The Democratic Republic of the Congo (DRC), the second largest country in Africa, is endowed with large quantities of freshwater. However, water security is low because of economic and governance constraints. Economic growth is negative in real terms, which limits the government’s basic infrastructure investments and maintenance. Constricted political space for civil society activity and limited social accountability, including on water and sanitation investments, further constrains the delivery of services. As a result, currently only 52 percent of the population has access to basic water and 29 percent has access to sanitation. Lack of access to water and sanitation, coupled with poor hygiene behaviors, are among the top five risk factors associated with death and disability in the country.
USAID is supporting the Government of the DRC to create and strengthen systems required to achieve the country’s water and sanitation targets, in alignment with the Global Water Strategy and the USAID Agency Specific Plan. USAID is addressing water and sanitation needs through large scale investments in health services and systems. USAID/DRC is implementing these activities by using two different models: 1) drinking water, sanitation, and hygiene programming as a component of the Mission’s Integrated Health Project; and 2) investing in stand-alone drinking water, sanitation, and hygiene programming through UNICEF. Specific interventions focus on direct service, behavior change, and policy implementation. The portfolio themes include strengthening water sector governance and advancing gender empowerment. Additional U.S. government activities in the DRC include USAID/Food for Peace’s Development Food Assistance Program, and disease outbreak response, including for Ebola and cholera.
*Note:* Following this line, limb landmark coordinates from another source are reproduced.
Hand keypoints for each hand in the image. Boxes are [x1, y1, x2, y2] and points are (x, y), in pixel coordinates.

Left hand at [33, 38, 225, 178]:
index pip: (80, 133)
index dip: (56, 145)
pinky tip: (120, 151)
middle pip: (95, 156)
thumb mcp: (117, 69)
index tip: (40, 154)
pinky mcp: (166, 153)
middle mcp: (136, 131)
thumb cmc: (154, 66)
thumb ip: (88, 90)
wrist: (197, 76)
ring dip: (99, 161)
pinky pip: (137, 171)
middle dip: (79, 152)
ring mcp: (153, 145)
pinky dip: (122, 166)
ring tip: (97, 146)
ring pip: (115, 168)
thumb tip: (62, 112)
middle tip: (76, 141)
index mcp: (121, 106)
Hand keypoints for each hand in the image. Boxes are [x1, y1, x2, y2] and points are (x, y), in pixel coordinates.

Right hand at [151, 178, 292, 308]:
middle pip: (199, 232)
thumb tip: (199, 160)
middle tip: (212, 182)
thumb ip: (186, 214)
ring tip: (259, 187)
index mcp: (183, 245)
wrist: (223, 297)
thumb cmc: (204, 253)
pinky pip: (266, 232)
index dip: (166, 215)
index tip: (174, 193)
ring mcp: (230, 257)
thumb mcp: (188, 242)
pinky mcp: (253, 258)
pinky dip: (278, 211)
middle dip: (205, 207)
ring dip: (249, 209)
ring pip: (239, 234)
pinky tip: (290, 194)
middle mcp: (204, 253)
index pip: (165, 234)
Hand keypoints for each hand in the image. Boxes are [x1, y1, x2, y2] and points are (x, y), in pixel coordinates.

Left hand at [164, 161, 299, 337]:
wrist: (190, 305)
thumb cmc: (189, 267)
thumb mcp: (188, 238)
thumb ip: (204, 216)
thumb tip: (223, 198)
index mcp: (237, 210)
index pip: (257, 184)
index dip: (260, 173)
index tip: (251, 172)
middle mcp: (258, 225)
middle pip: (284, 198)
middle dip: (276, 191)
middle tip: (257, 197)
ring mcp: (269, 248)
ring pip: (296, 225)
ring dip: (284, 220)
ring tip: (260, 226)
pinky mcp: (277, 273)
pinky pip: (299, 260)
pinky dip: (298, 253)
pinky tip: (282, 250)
Donors provide nearly 99 percent of water sector financing in the DRC, and USAID coordinates closely with these other development partners to ensure effective and efficient programming. Donor coordination focuses on water infrastructure, resource management, governance, and water treatment to leverage resources and avoid duplication of effort.
Overall, USAID and other U.S. government activities are estimated to provide the Congolese with millions of liters of safe drinking water, and to help more than one million people gain access to basic water and sanitation services.